How to create a custom dataset

If the provided Datasets don't meet your requirements, you can also easily extend our dataset to create your own customized dataset.

Let's take CSVDataset, which can load a csv file, for example.

Step 1: Prerequisites

For this example, we'll use malicious_url_data.csv.

The CSV file has the following format.

URL isMalicious
sample.url.good.com 0
sample.url.bad.com 1

We'll also use the 3rd party Apache Commons library to read the CSV file. To use the library, include the following dependency:

api group: 'org.apache.commons', name: 'commons-csv', version: '1.7'

Step 2: Implementation

In order to extend the dataset, the following dependencies are required:

api "ai.djl:api:0.12.0"
api "ai.djl:basicdataset:0.12.0"

There are four parts we need to implement for CSVDataset.

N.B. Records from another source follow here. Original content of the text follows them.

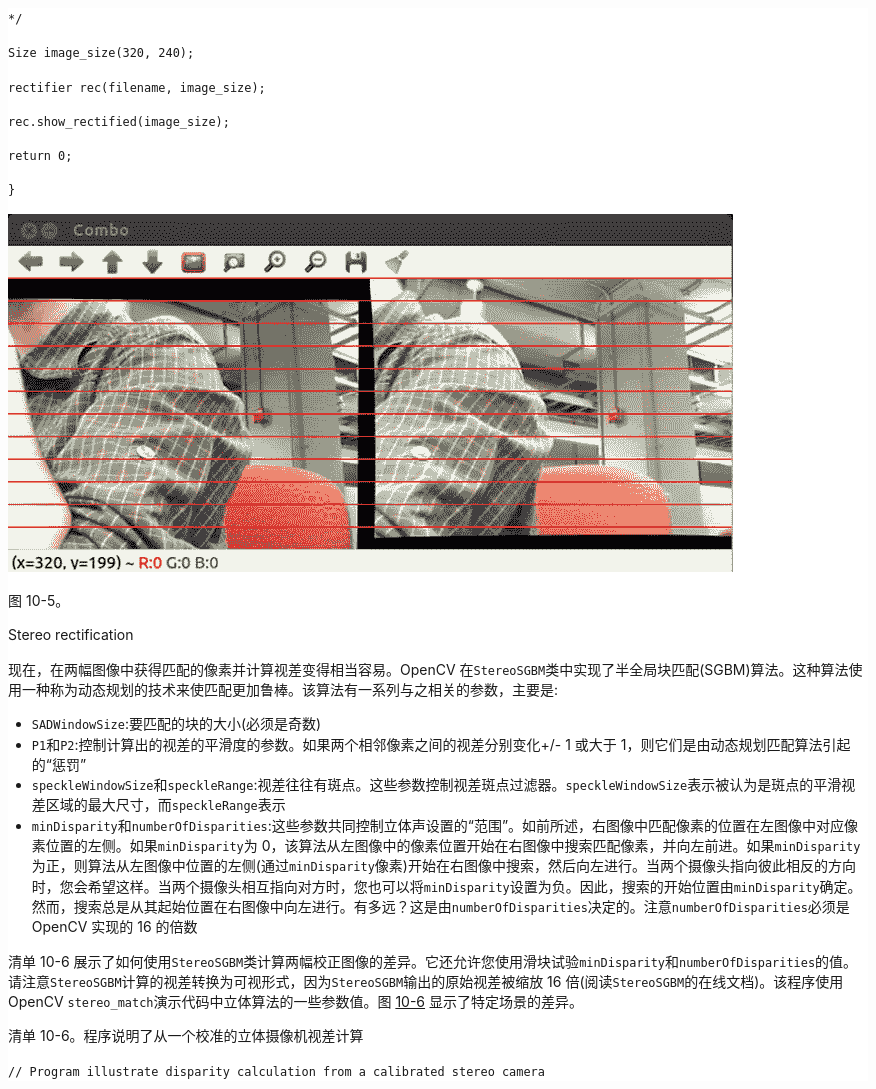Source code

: `*/`

`Size image_size(320, 240);`

`rectifier rec(filename, image_size);`

`rec.show_rectified(image_size);`

`return 0;`

`}`

![A978-1-4302-6080-6_10_Fig5_HTML.jpg](img/A978-1-4302-6080-6_10_Fig5_HTML.jpg)

图 10-5。

Stereo rectification

现在，在两幅图像中获得匹配的像素并计算视差变得相当容易。OpenCV 在`StereoSGBM`类中实现了半全局块匹配(SGBM)算法。这种算法使用一种称为动态规划的技术来使匹配更加鲁棒。该算法有一系列与之相关的参数，主要是:

*   `SADWindowSize`:要匹配的块的大小(必须是奇数)
*   `P1`和`P2`:控制计算出的视差的平滑度的参数。如果两个相邻像素之间的视差分别变化+/- 1 或大于 1，则它们是由动态规划匹配算法引起的“惩罚”
*   `speckleWindowSize`和`speckleRange`:视差往往有斑点。这些参数控制视差斑点过滤器。`speckleWindowSize`表示被认为是斑点的平滑视差区域的最大尺寸，而`speckleRange`表示
*   `minDisparity`和`numberOfDisparities`:这些参数共同控制立体声设置的“范围”。如前所述，右图像中匹配像素的位置在左图像中对应像素位置的左侧。如果`minDisparity`为 0，该算法从左图像中的像素位置开始在右图像中搜索匹配像素，并向左前进。如果`minDisparity`为正，则算法从左图像中位置的左侧(通过`minDisparity`像素)开始在右图像中搜索，然后向左进行。当两个摄像头指向彼此相反的方向时，您会希望这样。当两个摄像头相互指向对方时，您也可以将`minDisparity`设置为负。因此，搜索的开始位置由`minDisparity`确定。然而，搜索总是从其起始位置在右图像中向左进行。有多远？这是由`numberOfDisparities`决定的。注意`numberOfDisparities`必须是 OpenCV 实现的 16 的倍数

清单 10-6 展示了如何使用`StereoSGBM`类计算两幅校正图像的差异。它还允许您使用滑块试验`minDisparity`和`numberOfDisparities`的值。请注意`StereoSGBM`计算的视差转换为可视形式，因为`StereoSGBM`输出的原始视差被缩放 16 倍(阅读`StereoSGBM`的在线文档)。该程序使用 OpenCV `stereo_match`演示代码中立体算法的一些参数值。图 [10-6](#Fig6) 显示了特定场景的差异。

清单 10-6。程序说明了从一个校准的立体摄像机视差计算

`// Program illustrate disparity calculation from a calibrated stereo camera`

  1. Constructor and Builder

First, we need a private field that holds the CSVRecord list from the csv file. We create a constructor and pass the CSVRecord list from builder to the class field. For builder, we have all we need in BaseBuilder so we only need to include the two minimal methods as shown. In the build() method, we take advantage of CSVParser to get the record of each CSV file and put them in CSVRecord list.

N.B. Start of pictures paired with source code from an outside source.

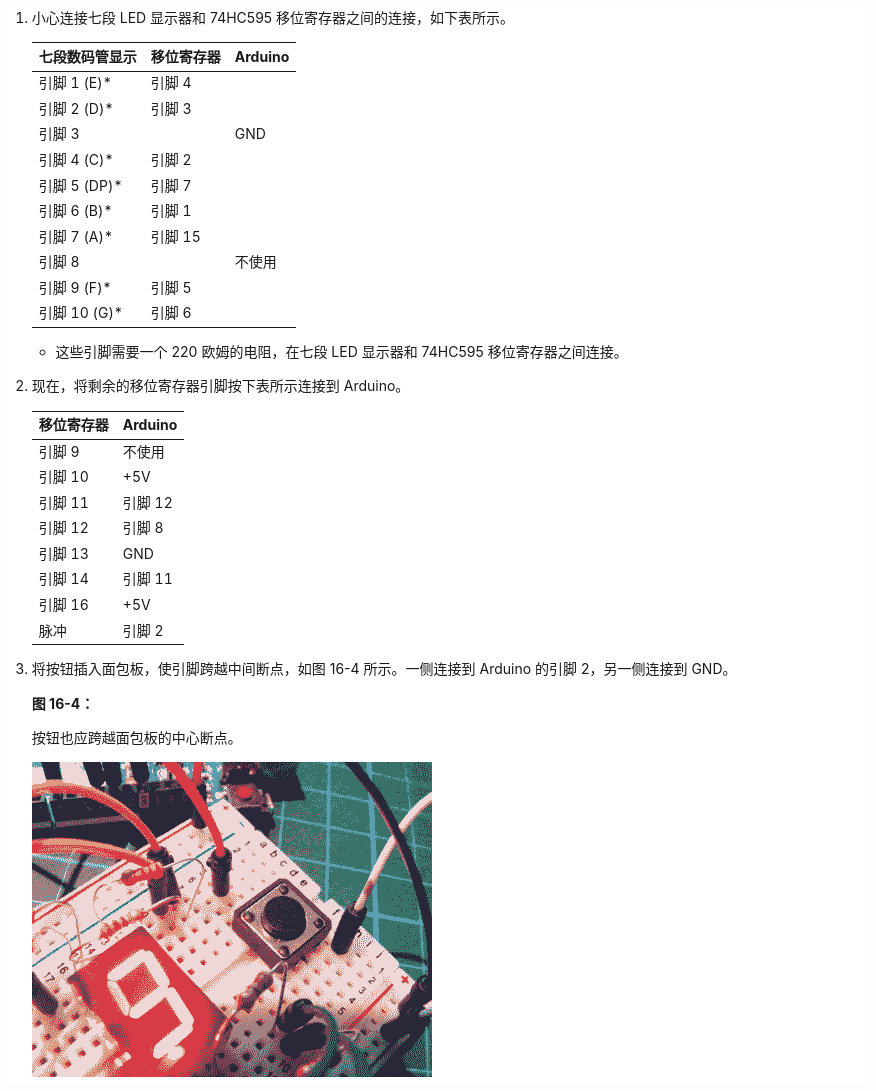 1.  小心连接七段 LED 显示器和 74HC595 移位寄存器之间的连接，如下表所示。

    | **七段数码管显示** | **移位寄存器** | **Arduino** |
    | --- | --- | --- |
    | 引脚 1 (E)* | 引脚 4 |  |
    | 引脚 2 (D)* | 引脚 3 |  |
    | 引脚 3 |  | GND |
    | 引脚 4 (C)* | 引脚 2 |  |
    | 引脚 5 (DP)* | 引脚 7 |  |
    | 引脚 6 (B)* | 引脚 1 |  |
    | 引脚 7 (A)* | 引脚 15 |  |
    | 引脚 8 |  | 不使用 |
    | 引脚 9 (F)* | 引脚 5 |  |
    | 引脚 10 (G)* | 引脚 6 |  |

    * 这些引脚需要一个 220 欧姆的电阻，在七段 LED 显示器和 74HC595 移位寄存器之间连接。

1.  现在，将剩余的移位寄存器引脚按下表所示连接到 Arduino。

    | **移位寄存器** | **Arduino** |
    | --- | --- |
    | 引脚 9 | 不使用 |
    | 引脚 10 | +5V |
    | 引脚 11 | 引脚 12 |
    | 引脚 12 | 引脚 8 |
    | 引脚 13 | GND |
    | 引脚 14 | 引脚 11 |
    | 引脚 16 | +5V |
    | 脉冲 | 引脚 2 |

1.  将按钮插入面包板，使引脚跨越中间断点，如图 16-4 所示。一侧连接到 Arduino 的引脚 2，另一侧连接到 GND。

    **图 16-4：**

    按钮也应跨越面包板的中心断点。

    ![image](img/f16-04.jpg)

public class CSVDataset extends RandomAccessDataset {

    private final List<CSVRecord> csvRecords;

    private CSVDataset(Builder builder) {
        super(builder);
        csvRecords = builder.csvRecords;
    }
    ...
    public static final class Builder extends BaseBuilder<Builder> {
        List<CSVRecord> csvRecords;

        @Override
        protected Builder self() {
            return this;
        }

        CSVDataset build() throws IOException {
            String csvFilePath = "path/malicious_url_data.csv";
            try (Reader reader = Files.newBufferedReader(Paths.get(csvFilePath));
                 CSVParser csvParser =
                    new CSVParser(
                        reader,
                        CSVFormat.DEFAULT
                            .withHeader("url", "isMalicious")
                            .withFirstRecordAsHeader()
                            .withIgnoreHeaderCase()
                            .withTrim())) {
                 csvRecords = csvParser.getRecords();
            }
            return new CSVDataset(this);
        }
    }

}
  1. Prepare

As mentioned, in this example we are taking advantage of CSVParser to prepare the data for us. To prepare the data on our own, we use the prepare() method. Normally here we would load or create any data for our dataset and then save it in one of the private fields previously created. This prepare() method is called everytime we call getData() so in every case we want to only load the data once, we use a boolean variable called prepared to check if it has previously been loaded or prepared.

Since we don't have to prepare any data on our own for this example, we only have to override it.

@Override
public void prepare(Progress progress) {}

There are great examples in our basicdataset folder that show use cases for prepare().

  1. Getter

The getter returns a Record object which contains encoded inputs and labels. Here, we use simple encoding to transform the url String to an int array and create a NDArray on top of it. The reason why we use NDList here is that you might have multiple inputs and labels in different tasks.

@Override
public Record get(NDManager manager, long index) {
    // get a CSVRecord given an index
    CSVRecord record = csvRecords.get(Math.toIntExact(index));
    NDArray datum = manager.create(encode(record.get("url")));
    NDArray label = manager.create(Float.parseFloat(record.get("isMalicious")));
    return new Record(new NDList(datum), new NDList(label));
}
  1. Size

The number of records available to be read in this Dataset. Here, we can directly use the size of the List.

@Override
public long availableSize() {
    return csvRecords.size();
}

Done! Now, you can use the CSVDataset with the following code snippet:

CSVDataset dataset = new CSVDataset.Builder().setSampling(batchSize, false).build();
for (Batch batch : dataset.getData(model.getNDManager())) {
    // use head to get first NDArray
    batch.getData().head();
    batch.getLabels().head();
    ...
    // don't forget to close the batch in the end
    batch.close();
}

Full example code could be found in CSVDataset.java.